Tech Report CS-92-55
Experience with Techniques for Refining Data Race Detection
Robert H. B. Netzer and Barton P. Miller
Dynamic data race detection is a critical part of debugging shared-memory parallel programs. The races that can be detected must be refined to filter out false alarms and pinpoint only those that are direct manifestations of bugs. Most race-detection methods can report false alarms because of imprecise run-time information and because some races are caused by others. To overcome this problem, race refinement uses whatever run-time information is available to speculate on which of the detected races should be reported. In this paper we report on experimental tests of two refinement techniques previously developed by us. Our goal was to determine whether good refinement is possible, and how much run-time information is required. We analyzed two sets of programs, one set written by others (which they had tested and believed to be race-free but which in fact had subtle races) and another set written by us (in which we introduced more complex races).
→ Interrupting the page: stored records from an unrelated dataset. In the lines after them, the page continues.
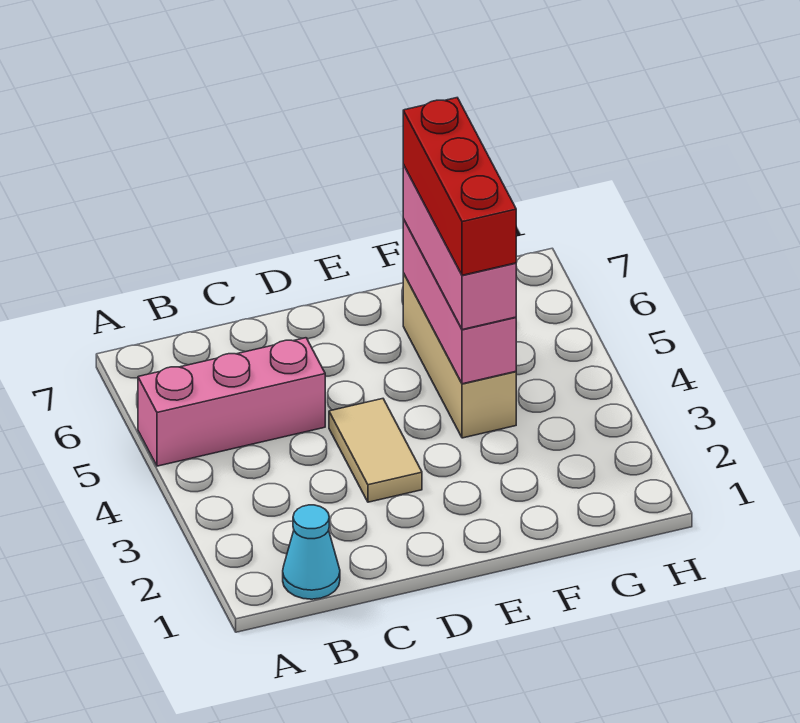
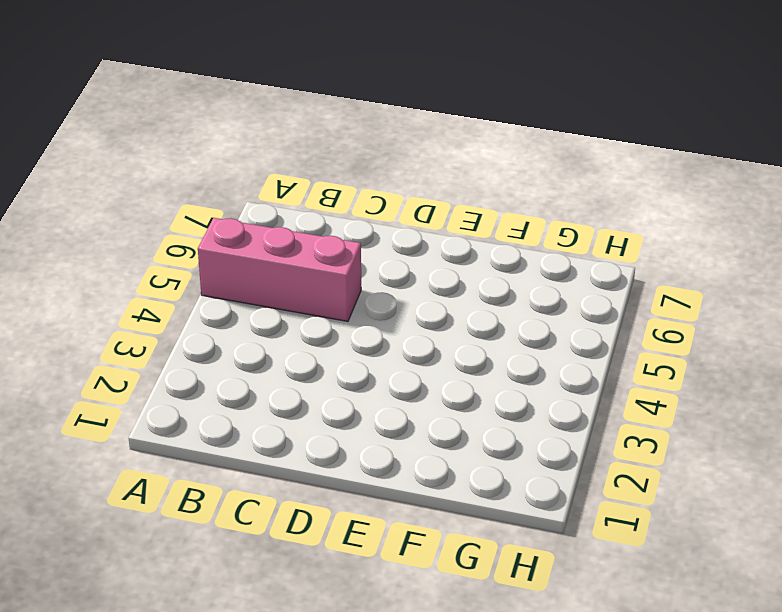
none -> cyan cone B1 level 1
none -> tan tile D3:D4 level 1

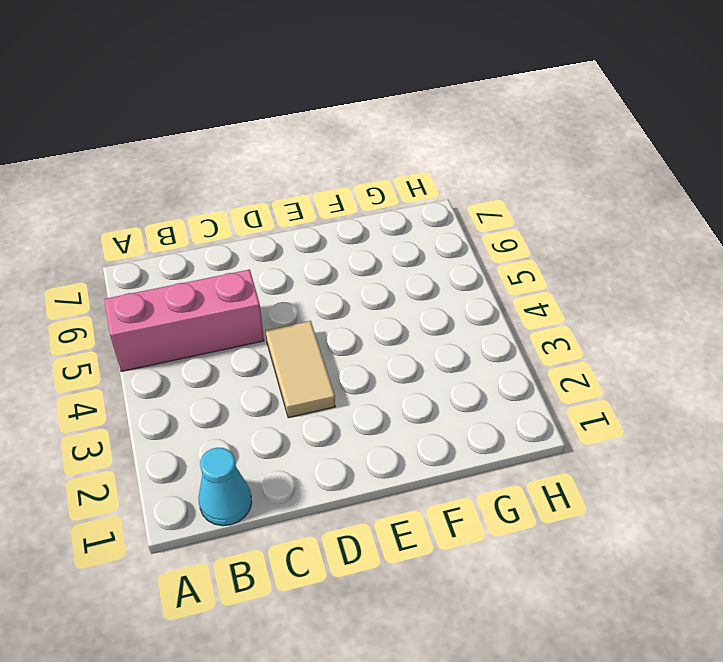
none -> tan brick F4:F6 level 1
none -> pink brick F4:F6 level 2

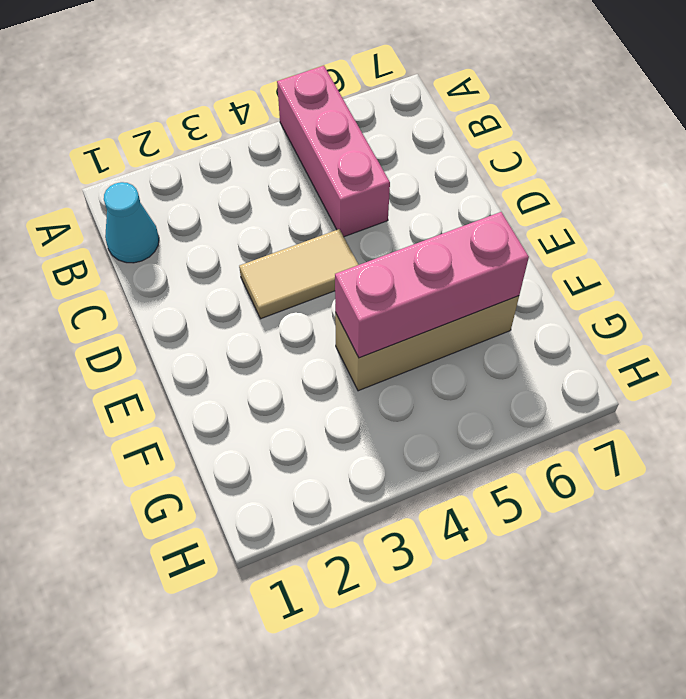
none -> pink brick F4:F6 level 3
none -> red brick F4:F6 level 4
We performed race detection and refinement on executions of these programs, and recorded both the global event ordering and an approximate ordering recorded without a global clock. We found that in all the programs written by others, accurate refinement was possible even without the global ordering. In the other programs, accurate refinement was also possible but required the global ordering. These results suggest that our techniques refine races accurately and lead a programmer directly to race-causing bugs. They also suggest that race-detection methods should record only enough information necessary for good refinement (either global or approximate event orderings), and this information depends on the severity of the races being debugged.